EXERCISE OBJECTIVE:
Turn the text read from each of the records into a JSON list of strings, with one string per line and no blank lines, covering every record.
* * *
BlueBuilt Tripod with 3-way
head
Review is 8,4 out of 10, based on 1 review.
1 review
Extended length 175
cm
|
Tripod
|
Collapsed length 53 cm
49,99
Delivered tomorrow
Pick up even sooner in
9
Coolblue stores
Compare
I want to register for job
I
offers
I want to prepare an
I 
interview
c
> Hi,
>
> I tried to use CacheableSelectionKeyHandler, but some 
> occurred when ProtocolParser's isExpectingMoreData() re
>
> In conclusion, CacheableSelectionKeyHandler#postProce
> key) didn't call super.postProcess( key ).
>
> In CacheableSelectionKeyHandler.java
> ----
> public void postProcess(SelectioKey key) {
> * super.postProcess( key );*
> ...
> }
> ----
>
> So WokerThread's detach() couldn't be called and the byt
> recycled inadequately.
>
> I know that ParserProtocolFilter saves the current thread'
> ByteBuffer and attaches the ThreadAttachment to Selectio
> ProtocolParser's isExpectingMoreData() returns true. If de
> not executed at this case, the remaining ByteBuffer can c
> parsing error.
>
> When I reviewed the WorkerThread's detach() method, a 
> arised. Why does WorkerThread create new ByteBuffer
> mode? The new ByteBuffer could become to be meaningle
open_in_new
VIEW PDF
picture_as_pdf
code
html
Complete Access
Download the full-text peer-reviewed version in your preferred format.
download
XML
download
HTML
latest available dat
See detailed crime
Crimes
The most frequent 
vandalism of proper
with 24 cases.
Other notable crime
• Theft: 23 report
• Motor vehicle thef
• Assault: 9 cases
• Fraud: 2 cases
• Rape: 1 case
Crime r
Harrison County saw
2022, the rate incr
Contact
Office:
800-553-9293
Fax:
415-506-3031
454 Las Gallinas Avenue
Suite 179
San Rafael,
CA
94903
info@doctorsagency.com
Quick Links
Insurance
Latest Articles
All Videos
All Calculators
* * *
ANSWER:
[
  "BlueBuilt Tripod with 3-way",
  "head",
  "Review is 8,4 out of 10, based on 1 review.",
  "1 review",
  "Extended length 175",
  "cm",
  "|",
  "Tripod",
  "|",
  "Collapsed length 53 cm",
  "49,99",
  "Delivered tomorrow",
  "Pick up even sooner in",
  "9",
  "Coolblue stores",
  "Compare",
  "I want to register for job",
  "I",
  "offers",
  "I want to prepare an",
  "I ",
  "interview",
  "c",
  "> Hi,",
  ">",
  "> I tried to use CacheableSelectionKeyHandler, but some ",
  "> occurred when ProtocolParser's isExpectingMoreData() re",
  ">",
  "> In conclusion, CacheableSelectionKeyHandler#postProce",
  "> key) didn't call super.postProcess( key ).",
  ">",
  "> In CacheableSelectionKeyHandler.java",
  "> ----",
  "> public void postProcess(SelectioKey key) {",
  "> * super.postProcess( key );*",
  "> ...",
  "> }",
  "> ----",
  ">",
  "> So WokerThread's detach() couldn't be called and the byt",
  "> recycled inadequately.",
  ">",
  "> I know that ParserProtocolFilter saves the current thread'",
  "> ByteBuffer and attaches the ThreadAttachment to Selectio",
  "> ProtocolParser's isExpectingMoreData() returns true. If de",
  "> not executed at this case, the remaining ByteBuffer can c",
  "> parsing error.",
  ">",
  "> When I reviewed the WorkerThread's detach() method, a ",
  "> arised. Why does WorkerThread create new ByteBuffer",
  "> mode? The new ByteBuffer could become to be meaningle",
  "open_in_new",
  "VIEW PDF",
  "picture_as_pdf",
  "code",
  "html",
  "Complete Access",
  "Download the full-text peer-reviewed version in your preferred format.",
  "download",
  "XML",
  "download",
  "HTML",
  "latest available dat",
  "See detailed crime",
  "Crimes",
  "The most frequent ",
  "vandalism of proper",
  "with 24 cases.",
  "Other notable crime",
  "• Theft: 23 report",
  "• Motor vehicle thef",
  "• Assault: 9 cases",
  "• Fraud: 2 cases",
  "• Rape: 1 case",
  "Crime r",
  "Harrison County saw",
  "2022, the rate incr",
  "Contact",
  "Office:",
  "800-553-9293",
  "Fax:",
  "415-506-3031",
  "454 Las Gallinas Avenue",
  "Suite 179",
  "San Rafael,",
  "CA",
  "94903",
  "info@doctorsagency.com",
  "Quick Links",
  "Insurance",
  "Latest Articles",
  "All Videos",
  "All Calculators"
]